American Express (NYSE:AXP), the prominent credit card issuer, reported a third-quarter profit that surpassed market expectations. This feat was achieved with the support of affluent customers who displayed strong spending habits, disregarding concerns about an impending economic downturn.
Catering primarily to a premium clientele, AmEx has adeptly navigated the challenges posed by inflation and the Federal Reserve’s interest rate hikes, which have heightened borrowing costs and curtailed discretionary expenditures.

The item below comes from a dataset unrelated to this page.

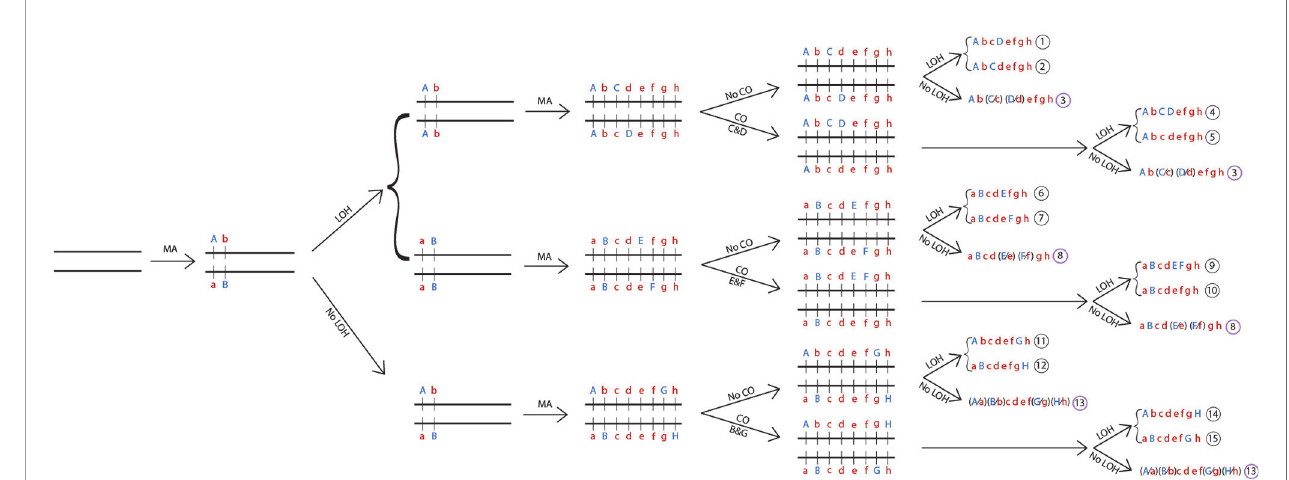
FIGURE 1 | Generation of recombinant genotypes and heterozygosity variations among strains of Candida tropicalis through asexual reproduction. Shown here is a single pair of homologous chromosomes completely identical to each other at the beginning and how three processes introduced during asexual reproduction at various stages can lead to the generation of a diversity of recombinant genotypes and heterozygosity patterns among their asexual progenies. The three processes are mutation accumulation (MA), loss of heterozygosity (LOH) through chromosomal loss, and mitotic crossing-over (CO) between different SNP pairs (C & D; E & F; and B & G). The asexual reproduction shown here generated 12 haplotypes and 15 composite diploid genotypes for this chromosome. At each of the eight SNP sites, both homozygous and heterozygous genotypes are found. In addition, there are six recombinant haplotypes 4, 5, 8, 9, 14, and 15. The capital letters A, B, C, D, E, F, G, and H indicate the newly accumulated mutated nucleotides while small letters a, b, c, d, e, f, g, and h indicate the ancestral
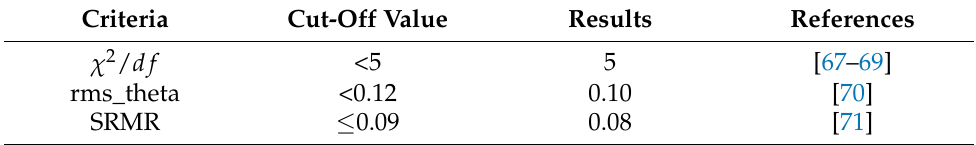
Table 4. The goodness of fit of the structural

CEO Stephen Squeri noted, “Travel and Entertainment (T&E) spending remained robust, with restaurant spending ranking among our fastest-growing T&E categories,” in a recent statement.
The company’s profits reached $2.45 billion, or $3.30 per share, marking an increase from $1.88 billion, or $2.47 per share, recorded in the previous year. Analysts had, on average, anticipated earnings of $2.94 per share, as reported by LSEG IBES data.
However, in a sign of prudent risk management, AmEx raised its provisions for credit losses to $1.23 billion, reflecting a 58% increase from the previous year. This move was made to account for the heightened likelihood of consumers defaulting on their debts.
Furthermore, the company reported a significant revenue increase of 13%, amounting to $15.38 billion, after accounting for interest expenses.